Law is correct, though, in indicating the root of the true issue, which is a misalignment of incentives between the organization (long-term) and the GM (short-term). Just like any business / CEO relationship, the organization needs to institute mechanisms to protect itself from a CEO with short-term perspectives, which is (in theory) why many compensation packages include stock options (which reflect the stock price, which is forward-looking).

In the case of the baseball organization, there is a tendency for a GM to pillage the farm system to try and get established players on today’s roster. To align the incentives of the GM and organization, in theory, organizations could tie some of the GM’s salary or bonus to the team’s winning percentage (or incremental wins) in the future, even beyond the GM’s tenure. Unorthodox (and unprecedented), but possible.

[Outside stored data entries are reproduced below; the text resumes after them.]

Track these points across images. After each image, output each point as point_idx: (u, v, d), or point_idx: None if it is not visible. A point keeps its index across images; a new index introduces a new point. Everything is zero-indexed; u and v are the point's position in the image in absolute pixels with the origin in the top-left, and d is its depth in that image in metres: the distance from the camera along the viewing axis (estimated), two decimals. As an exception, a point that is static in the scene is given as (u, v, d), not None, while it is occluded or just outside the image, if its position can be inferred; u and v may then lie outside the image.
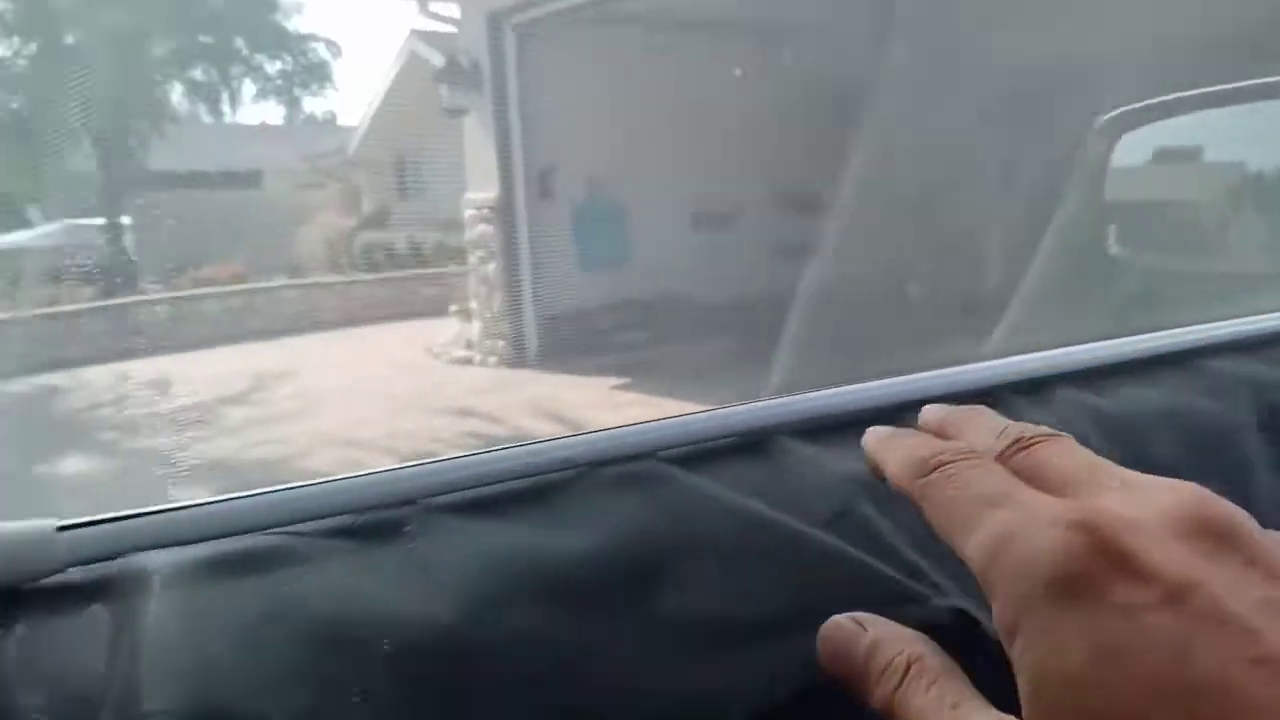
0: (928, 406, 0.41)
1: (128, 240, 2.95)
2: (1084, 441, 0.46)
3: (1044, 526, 0.27)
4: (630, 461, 0.49)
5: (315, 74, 3.75)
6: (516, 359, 2.74)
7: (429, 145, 3.32)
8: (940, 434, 0.39)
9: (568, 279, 3.02)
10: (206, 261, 3.32)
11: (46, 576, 0.41)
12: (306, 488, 0.45)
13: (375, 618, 0.38)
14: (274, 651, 0.34)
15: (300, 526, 0.44)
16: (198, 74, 3.56)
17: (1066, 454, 0.33)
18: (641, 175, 3.09)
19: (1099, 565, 0.25)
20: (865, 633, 0.33)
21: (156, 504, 0.42)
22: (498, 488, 0.49)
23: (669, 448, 0.51)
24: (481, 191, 2.85)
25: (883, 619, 0.33)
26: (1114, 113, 1.08)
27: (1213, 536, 0.26)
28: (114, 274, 2.85)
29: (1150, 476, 0.30)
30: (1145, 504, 0.28)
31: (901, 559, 0.46)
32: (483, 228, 2.82)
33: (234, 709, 0.32)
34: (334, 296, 3.35)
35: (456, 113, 2.90)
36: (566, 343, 2.83)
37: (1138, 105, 1.08)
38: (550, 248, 2.99)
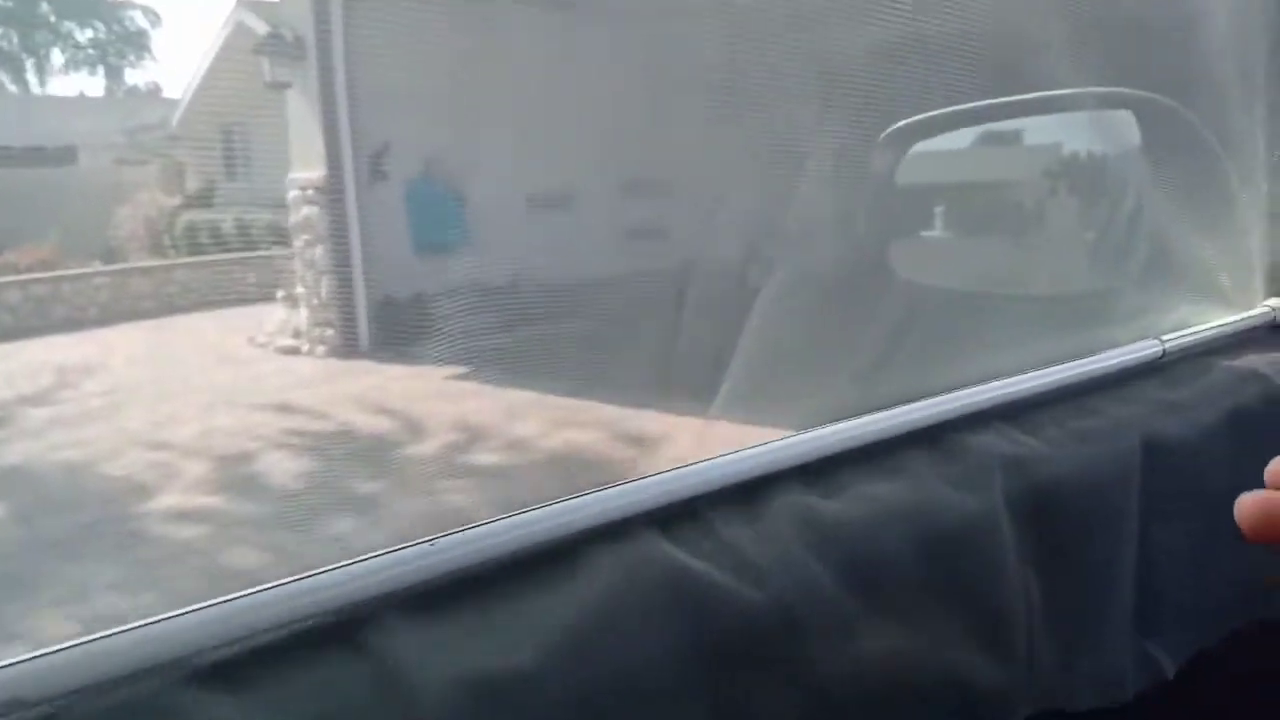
0: None
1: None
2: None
3: None
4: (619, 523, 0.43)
5: (132, 43, 3.51)
6: (348, 348, 2.63)
7: (256, 121, 3.15)
8: None
9: (403, 264, 2.91)
10: (9, 246, 3.08)
11: None
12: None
13: None
14: None
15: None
16: (-4, 39, 3.27)
17: None
18: (481, 156, 2.99)
19: None
20: None
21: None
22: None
23: (658, 506, 0.45)
24: (307, 171, 2.70)
25: None
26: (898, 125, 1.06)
27: None
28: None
29: None
30: None
31: None
32: (308, 209, 2.68)
33: None
34: (152, 282, 3.15)
35: (279, 87, 2.74)
36: (402, 331, 2.74)
37: (920, 118, 1.06)
38: (384, 231, 2.87)
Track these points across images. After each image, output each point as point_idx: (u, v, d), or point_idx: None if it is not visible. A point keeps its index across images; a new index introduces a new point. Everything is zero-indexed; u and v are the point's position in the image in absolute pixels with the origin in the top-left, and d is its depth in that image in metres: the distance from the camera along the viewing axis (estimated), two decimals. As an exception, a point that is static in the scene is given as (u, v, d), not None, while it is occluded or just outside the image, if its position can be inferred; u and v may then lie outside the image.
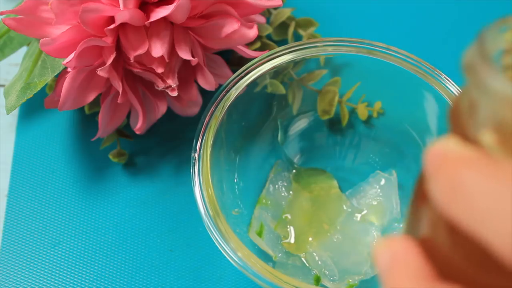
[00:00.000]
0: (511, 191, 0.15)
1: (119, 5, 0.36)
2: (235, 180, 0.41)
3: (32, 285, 0.40)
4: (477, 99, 0.18)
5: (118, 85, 0.38)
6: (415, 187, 0.21)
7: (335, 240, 0.40)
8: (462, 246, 0.18)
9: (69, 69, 0.38)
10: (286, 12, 0.48)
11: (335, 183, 0.43)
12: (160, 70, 0.38)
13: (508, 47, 0.18)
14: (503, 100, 0.17)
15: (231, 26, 0.38)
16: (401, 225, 0.40)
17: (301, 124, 0.44)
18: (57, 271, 0.41)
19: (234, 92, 0.39)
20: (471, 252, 0.17)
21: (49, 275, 0.41)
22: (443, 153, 0.17)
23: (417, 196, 0.20)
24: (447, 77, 0.39)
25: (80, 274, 0.41)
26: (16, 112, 0.47)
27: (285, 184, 0.42)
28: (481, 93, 0.17)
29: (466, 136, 0.18)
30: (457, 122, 0.19)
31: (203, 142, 0.37)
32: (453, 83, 0.39)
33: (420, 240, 0.19)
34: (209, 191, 0.36)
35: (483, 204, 0.16)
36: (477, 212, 0.16)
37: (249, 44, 0.45)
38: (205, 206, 0.35)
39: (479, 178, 0.16)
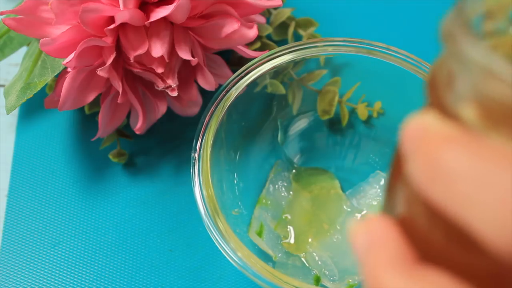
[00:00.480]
0: (494, 173, 0.14)
1: (119, 5, 0.36)
2: (235, 180, 0.41)
3: (32, 285, 0.40)
4: (456, 70, 0.16)
5: (118, 85, 0.38)
6: (392, 163, 0.19)
7: (335, 240, 0.40)
8: (442, 227, 0.17)
9: (69, 69, 0.38)
10: (286, 12, 0.48)
11: (337, 183, 0.43)
12: (160, 70, 0.38)
13: (489, 10, 0.17)
14: (484, 72, 0.15)
15: (231, 26, 0.38)
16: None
17: (301, 124, 0.44)
18: (57, 271, 0.41)
19: (234, 92, 0.39)
20: (451, 233, 0.16)
21: (49, 275, 0.41)
22: (421, 129, 0.16)
23: (394, 172, 0.19)
24: (447, 77, 0.39)
25: (80, 274, 0.41)
26: (16, 112, 0.47)
27: (285, 184, 0.42)
28: (460, 64, 0.16)
29: (445, 110, 0.17)
30: (435, 95, 0.17)
31: (203, 142, 0.37)
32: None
33: (398, 219, 0.18)
34: (209, 191, 0.36)
35: (465, 187, 0.15)
36: (458, 196, 0.15)
37: (249, 44, 0.45)
38: (205, 206, 0.35)
39: (461, 159, 0.15)
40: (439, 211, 0.16)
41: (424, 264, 0.17)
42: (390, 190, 0.19)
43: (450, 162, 0.15)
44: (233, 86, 0.39)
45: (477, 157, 0.15)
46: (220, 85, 0.41)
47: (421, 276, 0.17)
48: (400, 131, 0.17)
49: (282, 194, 0.42)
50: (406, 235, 0.18)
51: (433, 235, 0.17)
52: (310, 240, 0.40)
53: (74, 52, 0.36)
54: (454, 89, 0.16)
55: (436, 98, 0.17)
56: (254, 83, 0.40)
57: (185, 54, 0.38)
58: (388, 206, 0.19)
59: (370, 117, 0.44)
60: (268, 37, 0.48)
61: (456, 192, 0.15)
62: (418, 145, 0.16)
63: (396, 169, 0.19)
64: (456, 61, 0.16)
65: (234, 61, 0.47)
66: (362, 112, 0.43)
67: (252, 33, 0.39)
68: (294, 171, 0.43)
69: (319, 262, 0.39)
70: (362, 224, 0.18)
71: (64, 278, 0.41)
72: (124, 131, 0.45)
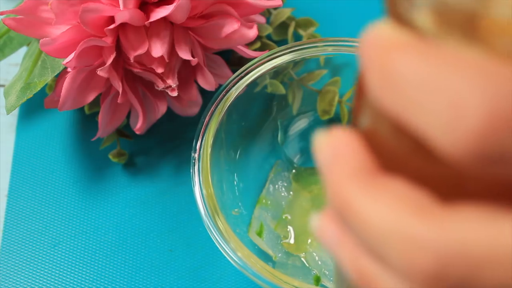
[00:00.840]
0: (442, 77, 0.14)
1: (119, 5, 0.36)
2: (235, 180, 0.41)
3: (32, 285, 0.40)
4: None
5: (118, 85, 0.38)
6: (357, 81, 0.19)
7: (335, 240, 0.40)
8: (401, 136, 0.16)
9: (69, 69, 0.38)
10: (286, 12, 0.48)
11: None
12: (160, 70, 0.38)
13: None
14: None
15: (231, 26, 0.38)
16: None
17: (301, 124, 0.44)
18: (57, 271, 0.41)
19: (234, 92, 0.39)
20: (409, 142, 0.16)
21: (49, 275, 0.41)
22: (376, 39, 0.16)
23: (359, 87, 0.19)
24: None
25: (80, 274, 0.41)
26: (16, 112, 0.47)
27: (285, 184, 0.42)
28: None
29: (401, 19, 0.16)
30: (393, 4, 0.17)
31: (203, 142, 0.37)
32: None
33: (363, 132, 0.18)
34: (209, 191, 0.36)
35: (415, 93, 0.14)
36: (409, 102, 0.15)
37: (249, 44, 0.45)
38: (205, 206, 0.35)
39: (412, 65, 0.15)
40: (395, 119, 0.16)
41: (387, 174, 0.17)
42: (355, 104, 0.19)
43: (401, 68, 0.15)
44: (233, 86, 0.39)
45: (427, 62, 0.14)
46: (220, 85, 0.41)
47: (381, 185, 0.16)
48: (358, 44, 0.17)
49: (282, 194, 0.42)
50: (369, 147, 0.17)
51: (394, 145, 0.17)
52: (310, 240, 0.40)
53: (74, 52, 0.36)
54: None
55: (392, 8, 0.17)
56: (254, 83, 0.40)
57: (185, 54, 0.38)
58: (353, 120, 0.19)
59: (370, 117, 0.44)
60: (268, 37, 0.48)
61: (408, 99, 0.15)
62: (373, 54, 0.16)
63: (360, 83, 0.19)
64: None
65: (234, 61, 0.47)
66: (362, 112, 0.43)
67: (252, 33, 0.39)
68: (294, 171, 0.43)
69: (319, 262, 0.39)
70: (326, 136, 0.18)
71: (64, 278, 0.41)
72: (124, 131, 0.45)
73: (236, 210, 0.39)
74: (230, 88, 0.39)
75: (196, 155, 0.37)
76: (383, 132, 0.17)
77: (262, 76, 0.40)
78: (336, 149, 0.17)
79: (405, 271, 0.15)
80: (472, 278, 0.14)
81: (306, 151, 0.44)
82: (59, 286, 0.40)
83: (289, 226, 0.41)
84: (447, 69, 0.14)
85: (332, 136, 0.18)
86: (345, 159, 0.17)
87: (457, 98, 0.14)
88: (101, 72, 0.37)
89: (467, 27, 0.15)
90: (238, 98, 0.39)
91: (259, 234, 0.40)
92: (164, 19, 0.37)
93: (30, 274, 0.41)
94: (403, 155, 0.17)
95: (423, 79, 0.14)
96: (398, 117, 0.15)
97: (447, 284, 0.15)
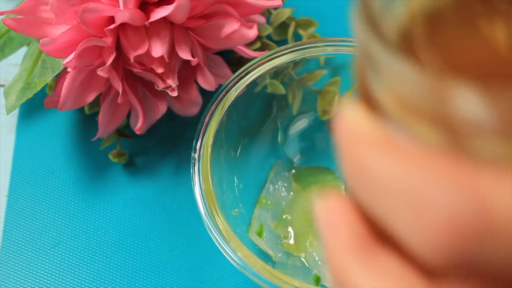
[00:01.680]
0: (413, 182, 0.15)
1: (119, 5, 0.36)
2: (235, 180, 0.41)
3: (32, 285, 0.40)
4: (366, 64, 0.16)
5: (118, 85, 0.38)
6: None
7: (335, 240, 0.40)
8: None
9: (69, 69, 0.38)
10: (286, 12, 0.48)
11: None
12: (160, 70, 0.38)
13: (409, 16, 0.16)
14: (389, 72, 0.15)
15: (231, 26, 0.38)
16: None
17: (301, 124, 0.44)
18: (57, 271, 0.41)
19: (234, 92, 0.39)
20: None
21: (49, 275, 0.41)
22: (349, 129, 0.16)
23: None
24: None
25: (80, 274, 0.41)
26: (16, 112, 0.47)
27: (285, 184, 0.42)
28: (367, 59, 0.15)
29: (368, 97, 0.16)
30: (361, 80, 0.17)
31: (203, 142, 0.37)
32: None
33: (355, 199, 0.18)
34: (209, 191, 0.36)
35: (385, 194, 0.15)
36: (379, 201, 0.15)
37: (249, 44, 0.45)
38: (205, 206, 0.35)
39: (381, 163, 0.15)
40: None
41: (380, 245, 0.17)
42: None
43: (371, 166, 0.15)
44: (233, 86, 0.39)
45: (398, 163, 0.15)
46: (220, 85, 0.41)
47: (375, 259, 0.17)
48: (332, 125, 0.17)
49: (282, 194, 0.42)
50: (363, 215, 0.18)
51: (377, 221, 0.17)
52: (310, 240, 0.40)
53: (74, 52, 0.36)
54: (373, 80, 0.16)
55: (361, 84, 0.17)
56: (254, 83, 0.40)
57: (185, 54, 0.38)
58: (347, 187, 0.19)
59: (370, 117, 0.44)
60: (268, 37, 0.48)
61: (377, 198, 0.15)
62: (346, 146, 0.16)
63: None
64: (364, 56, 0.16)
65: (234, 61, 0.47)
66: (362, 112, 0.43)
67: (252, 33, 0.39)
68: (294, 171, 0.43)
69: (319, 262, 0.39)
70: (323, 203, 0.18)
71: (64, 278, 0.41)
72: (124, 131, 0.45)
73: (236, 210, 0.39)
74: (230, 88, 0.39)
75: (196, 155, 0.37)
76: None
77: (262, 76, 0.40)
78: (331, 218, 0.18)
79: None
80: None
81: (306, 151, 0.44)
82: (59, 286, 0.40)
83: (289, 226, 0.41)
84: (417, 174, 0.15)
85: (328, 204, 0.18)
86: (340, 229, 0.18)
87: (424, 206, 0.14)
88: (101, 72, 0.37)
89: (432, 119, 0.14)
90: (238, 98, 0.39)
91: (259, 234, 0.40)
92: (164, 19, 0.37)
93: (30, 274, 0.41)
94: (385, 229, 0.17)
95: (392, 182, 0.15)
96: (369, 208, 0.16)
97: None
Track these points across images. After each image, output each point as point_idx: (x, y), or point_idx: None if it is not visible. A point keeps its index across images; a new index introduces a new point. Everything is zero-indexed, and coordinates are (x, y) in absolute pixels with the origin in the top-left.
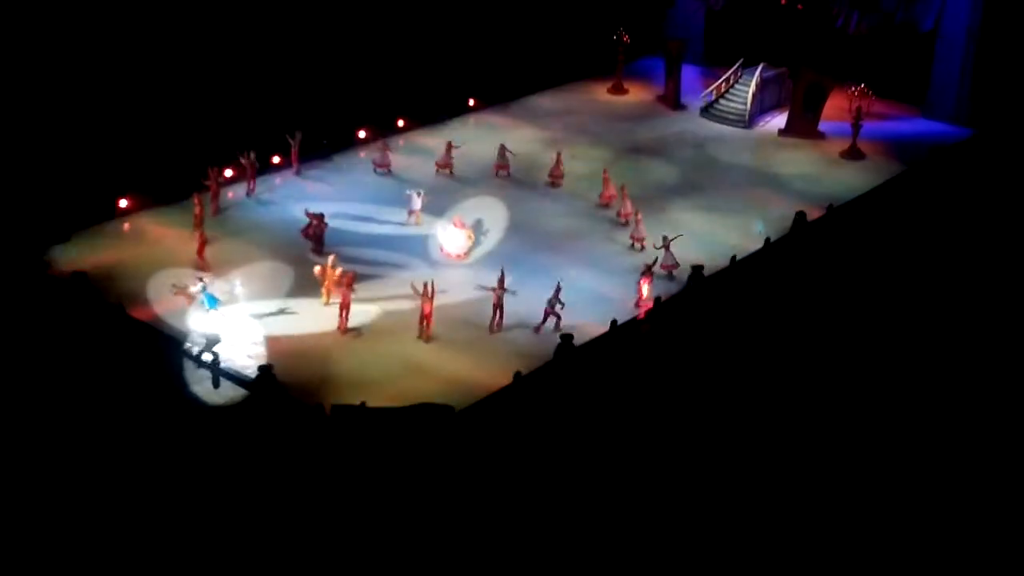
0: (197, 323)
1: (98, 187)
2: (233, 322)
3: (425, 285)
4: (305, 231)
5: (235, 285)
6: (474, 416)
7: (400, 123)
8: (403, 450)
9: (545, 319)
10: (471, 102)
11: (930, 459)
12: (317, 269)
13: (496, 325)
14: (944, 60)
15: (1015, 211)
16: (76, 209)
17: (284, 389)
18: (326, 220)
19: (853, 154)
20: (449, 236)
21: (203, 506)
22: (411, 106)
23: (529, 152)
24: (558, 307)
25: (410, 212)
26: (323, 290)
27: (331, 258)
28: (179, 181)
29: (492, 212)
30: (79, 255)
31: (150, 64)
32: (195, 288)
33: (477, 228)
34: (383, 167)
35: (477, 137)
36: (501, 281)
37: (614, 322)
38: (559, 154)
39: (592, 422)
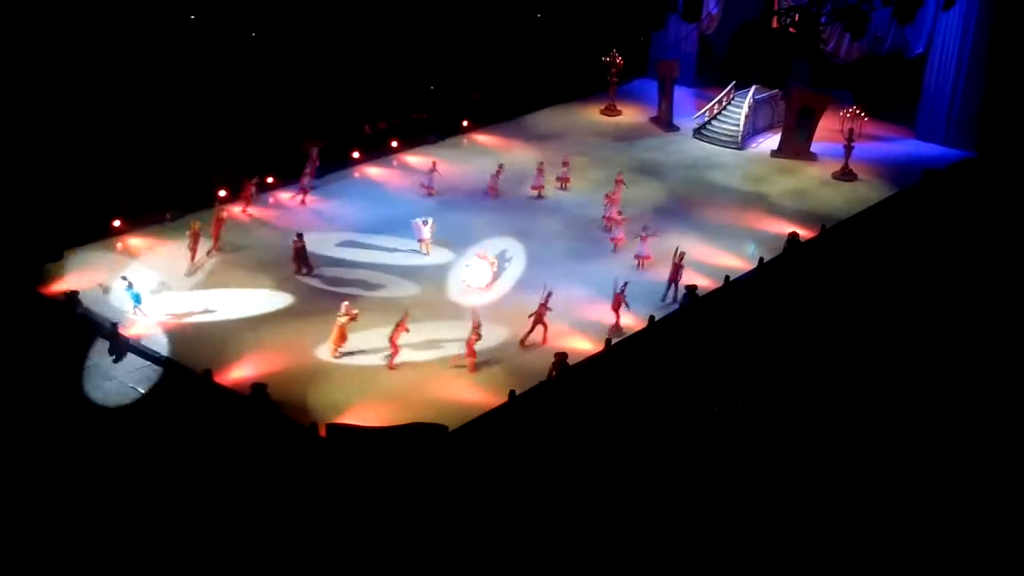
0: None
1: (91, 206)
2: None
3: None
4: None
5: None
6: (468, 435)
7: (393, 144)
8: (397, 470)
9: (618, 319)
10: (464, 123)
11: (922, 479)
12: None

Law brings up some good issues and valid points, but does not use the term “moral hazard” correctly. Which is why we should leave the economic arguments to Milton Friedman, Kenneth Arrow, and the rest of the economists. And not to the baseball columnists—even those with a “MSIA/MBA-equivalent” (whatever the heck “MBA-equivalent” means).

3 comments:

Orel said...

So that's why the wine is so bad every time I eat dinner out.

Seriously, fascinating article. I'm just glad there isn't a test afterward.

StolenMonkey86 said...

Quite frankly, that's a bit excessive. But then again, the standards of economic discourse I hold others to have been lowered to the point that I'm happy when someone gets some concepts right.

Although I think there is a better analogy to be made to politics than insurance, where the politician votes for the bill or entitlement that gets him elected but ends up being a bad idea. Terminology escapses me, largely because I haven't studied Public Choice a whole lot.

Or it could be that too many are guilty of taking liscensure from Keynes' famous quote "In the long run, we are all dead."

Steve Sax said...

Thanks David. I figure, someone's got to hold the torch for Uncle Milty now that he's passed.

SoSG may not be the best candidate, but we're ahead of Keith Law.

Thanks for your comment. Dodger fan economists, unite!